Tussen China en de Sovjet-Unie kwam het tot een breuk. Vanaf 1960 probeerde China haar eigen koers te varen.
Culturele Revolutie (1966-1976)
Mao Zedong, voorzitter van de Chinese Communistische Partij en in feite alleenheerser, besloot in 1966 een 'Culturele Revolutie' op de zetten. Alle jongeren vanaf 10 jaar organiseerde hij in een 'Rode Garde'. Deze zogenaamde gardisten moesten de communistische revolutie van Mao uitdragen. Er werd een haatcampagne tegen de intellectuelen gevoerd. Er moest afstand worden genomen van het verleden; tempels, schilderijen en kunstwerken uit het verleden werden vernield. De waarheid konden de 'Rode Gardisten' lezen in het 'Rode Boekje' van Mao. Daarin stonden de uitspraken van de Grote Roerganger gebundeld. De Culturele Revolutie leidde tot chaos en miljoenen doden.
Deng Xiaoping
Rond 1970 probeerden Chinese leiders de contacten met het Westen te verbeteren, ook de relatie met de Verenigde Staten. Het kapitalistische en democratische Amerika had grote moeite met het communistische China. Voorzichtig werd geprobeerd de banden te herstellen. China had afstand genomen van de Sovjet-Unie en probeerde door toenadering met Amerika kapitaal en technologie te kunnen verkrijgen voor hervormingen in eigen land.
In april 1971 kreeg een Amerikaans tafeltennisteam toestemming om op tournee te gaan door China. In februari 1972 bezocht de Amerikaanse president Richard Nixon de stad Peking. Daarmee was het isolement van China in de wereld doorbroken. Het had zich de afgelopen decennia namelijk volledig afgesloten van de buitenwereld. Het land werd opengesteld voor westerse zakenlui en toeristen. Chinese sporters, maar ook studenten en technici konden op hun beurt naar het buitenland.

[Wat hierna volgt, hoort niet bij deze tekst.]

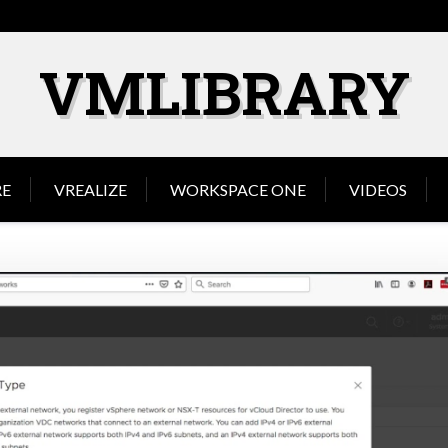
VMLIBRARY
E
VREALIZE
WORKSPACE ONE
VIDEOS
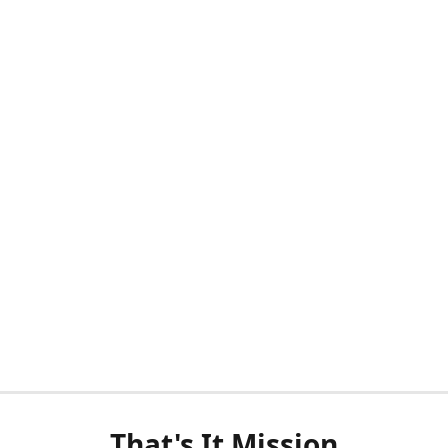
That's It Mission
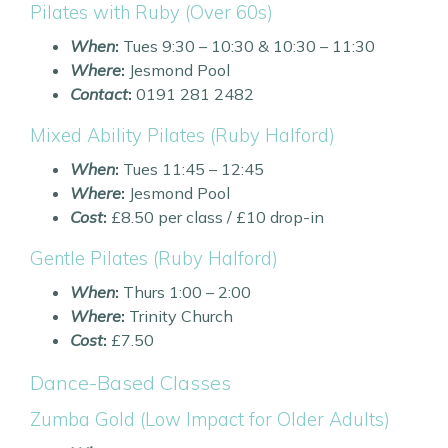
Pilates with Ruby (Over 60s)
When
:
Tues 9:30 – 10:30 & 10:30 – 11:30
Where
:
Jesmond Pool
Contact
:
0191 281 2482
Mixed Ability Pilates (Ruby Halford)
When
:
Tues 11:45 – 12:45
Where
:
Jesmond Pool
Cost
:
£8.50 per class / £10 drop-in
Gentle Pilates (Ruby Halford)
When
:
Thurs 1:00 – 2:00
Where
:
Trinity Church
Cost
:
£7.50
Dance-Based Classes
Zumba Gold (Low Impact for Older Adults)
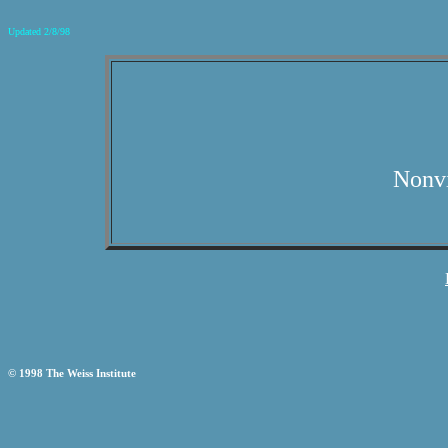
Updated 2/8/98
Nonvi
© 1998 The Weiss Institute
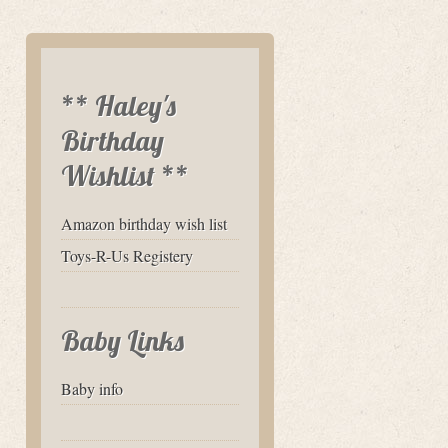
** Haley's
Birthday
Wishlist **
Amazon birthday wish list
Toys-R-Us Registery
Baby Links
Baby info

Na de dood van Mao in 1976 (zijn positie was al een paar jaar wankel) nam Deng Xiaoping de macht over. Hij hervormde het land. De hervormingen van Deng Xiaoping worden ook wel de 'Vier Moderniseringen' genoemd (1978) en zijn: landbouw, industrie, wetenschap en technologie, en defensie. De Vijfde Modernisering is de wens voor meer democratie. Tot op de dag van vandaag is er een spanning tussen de koers van de Chinese communistische partij en de wens tot verdere democratisering.
Tiananmen
Deze wens leidde in juni 1989 tot een protest op het Plein van de Hemelse Vrede, het Tiananmenplein. Naar schatting een miljoen studenten en burgers protesteerden voor meer hervormingen. Deze demonstratie werd met harde hand neergelslagen. Hoeveel slachtoffers er zijn gevallen, is niet bekend. Wel werden een aantal leiders van de opstand opgepakt en ter dood veroordeeld.
Na het overlijden van Deng Xiaoping in 1997 heeft de economie zich van China zich steeds verder ontwikkeld. Tegenwoordig wordt China ook wel gezien als ‘Werkplaats van de wereld’. Daarnaast is recentelijk gebleken dat China een nieuwe economische en humanitaire koers gaat varen. Economische en mensenrechtelijke hervormingen in het belang van het individu worden in gang gezet.